While no Saigon native would regard the array of food available five minutes from their doorstep as news anymore, the USD$1 gourmet meals have made the city a dream destination for the rest of the world. A survey by Booking.com, one of the world’s top travel firms, ranks Saigon as the sixth best place for local foods. Just last year, Saigon was also named one of the best food destinations by Caterwings, a European food ordering service.
The dirt cheap price is only a small reason why you cannot beat eating out in this city. Residing in the intersection between Chinese, Khmer, and Muslim worlds, you can find almost anything in Saigon: from Vietnamese dishes like com tam (broken rice), banh mi, Khmer inspired hu tieu, to Chinese favourites like fun gou, jiaozi (dumplings), or pha lau (offal in spiced stocks), as well as an admirable amount of Halal food, including Halal pho. Just one ingredient like snails can spawn a rich culture: roasted with butter, stir fried in coconut milk, oven baked with cheese, or onions and shacha sauce, enjoyed as full meals with friends and families. The constant stream of seafood from nearby coastal towns like Phan Thiet and Vung Tau means there’s never shortage in creativity.

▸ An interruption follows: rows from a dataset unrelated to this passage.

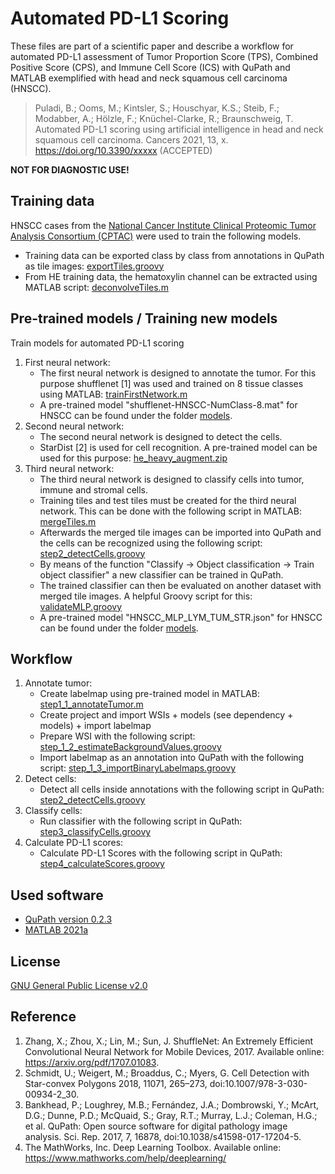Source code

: # Automated PD-L1 Scoring
These files are part of a scientific paper and describe a workflow for automated PD-L1 assessment of Tumor Proportion Score (TPS), Combined Positive Score (CPS), and Immune Cell Score (ICS) with QuPath and MATLAB exemplified with head and neck squamous cell carcinoma (HNSCC). 

> Puladi, B.; Ooms, M.; Kintsler, S.; Houschyar, K.S.; Steib, F.; Modabber, A.; Hölzle, F.; Knüchel-Clarke, R.; Braunschweig, T. Automated PD-L1 scoring using artificial intelligence in head and neck squamous cell carcinoma. Cancers 2021, 13, x. https://doi.org/10.3390/xxxxx (ACCEPTED)


**NOT FOR DIAGNOSTIC USE!**

## Training data
HNSCC cases from the [National Cancer Institute Clinical Proteomic Tumor Analysis Consortium (CPTAC)](https://wiki.cancerimagingarchive.net/display/Public/CPTAC-HNSCC) were used to train the following models.

- Training data can be exported class by class from annotations in QuPath as tile images: [exportTiles.groovy](/training/exportTiles.groovy)
- From HE training data, the hematoxylin channel can be extracted using MATLAB script: [deconvolveTiles.m](/training/deconvolveTiles.m)

## Pre-trained models / Training new models

Train models for automated PD-L1 scoring 

1. First neural network:
    - The first neural network is designed to annotate the tumor. For this purpose shufflenet [1] was used and trained on 8 tissue classes using MATLAB: [trainFirstNetwork.m](/training/trainFirstNetwork.m)
    - A pre-trained model "shufflenet-HNSCC-NumClass-8.mat" for HNSCC can be found under the folder [models](/models/).
2. Second neural network:
    - The second neural network is designed to detect the cells.
    - StarDist [2] is used for cell recognition. A pre-trained model can be used for this purpose: [he_heavy_augment.zip](https://github.com/stardist/stardist-imagej/tree/master/src/main/resources/models/2D/he_heavy_augment.zip)
3. Third neural network:
    - The third neural network is designed to classify cells into tumor, immune and stromal cells.
    - Training tiles and test tiles must be created for the third neural network. This can be done with the following script in MATLAB: [mergeTiles.m](/training/mergeTiles.m)
    - Afterwards the merged tile images can be imported into QuPath and the cells can be recognized using the following script: [step2_detectCells.groovy](workflow/step2_detectCells.groovy)
    - By means of the function "Classify &#8594; Object classification &#8594; Train object classifier" a new classifier can be trained in QuPath.
    - The trained classifier can then be evaluated on another dataset with merged tile images. A helpful Groovy script for this: [validateMLP.groovy](training/validateMLP.groovy)
    - A pre-trained model "HNSCC_MLP_LYM_TUM_STR.json" for HNSCC can be found under the folder [models](/models/).

## Workflow
1. Annotate tumor:
    - Create labelmap using pre-trained model in MATLAB: [step1_1_annotateTumor.m](workflow/step1_1_annotateTumor.m)
    - Create project and import WSIs + models (see dependency + models) + import labelmap
    - Prepare WSI with the  following script: [step_1_2_estimateBackgroundValues.groovy](dependency/step_1_2_estimateBackgroundValues.groovy)
    - Import labelmap as an annotation into QuPath with the following script: [step_1_3_importBinaryLabelmaps.groovy](dependency/step_1_3_importBinaryLabelmaps.groovy)
2. Detect cells:
    - Detect all cells inside annotations with the following script in QuPath: [step2_detectCells.groovy](workflow/step2_detectCells.groovy)
3. Classify cells:
    - Run classifier with the following script in QuPath: [step3_classifyCells.groovy](workflow/step3_classifyCells.groovy)
4. Calculate PD-L1 scores:
    - Calculate PD-L1 Scores with the following script in QuPath: [step4_calculateScores.groovy](workflow/step4_calculateScores.groovy)

## Used software
- [QuPath version 0.2.3](https://github.com/qupath/qupath)
- [MATLAB 2021a](https://www.mathworks.com)

## License
[GNU General Public License v2.0](/LICENSE)

## Reference
1. Zhang, X.; Zhou, X.; Lin, M.; Sun, J. ShuffleNet: An Extremely Efficient Convolutional Neural Network for Mobile Devices, 2017. Available online: https://arxiv.org/pdf/1707.01083.
2. Schmidt, U.; Weigert, M.; Broaddus, C.; Myers, G. Cell Detection with Star-convex Polygons 2018, 11071, 265–273, doi:10.1007/978-3-030-00934-2_30.
3. Bankhead, P.; Loughrey, M.B.; Fernández, J.A.; Dombrowski, Y.; McArt, D.G.; Dunne, P.D.; McQuaid, S.; Gray, R.T.; Murray, L.J.; Coleman, H.G.; et al. QuPath: Open source software for digital pathology image analysis. Sci. Rep. 2017, 7, 16878, doi:10.1038/s41598-017-17204-5.
4. The MathWorks, Inc. Deep Learning Toolbox. Available online: https://www.mathworks.com/help/deeplearning/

As the hub for migration in Vietnam, people from all over bring with them their hometown specialties, such as Hanoi’s bun cha in Phu Nhuan District, Hue’s clam rice and noodles or Bac Lieu’s soy noodles in D3. Che, a sweet dessert of a pudding consisting of coconut milk and various toppings, is priced at 22 cents per serving in Go Vap.
Sounds hard to believe? Venture out of the touristy districts and see for yourself. An auntie in a conical hat with her stall on any street corner might just be the great culinary artist you never knew existed.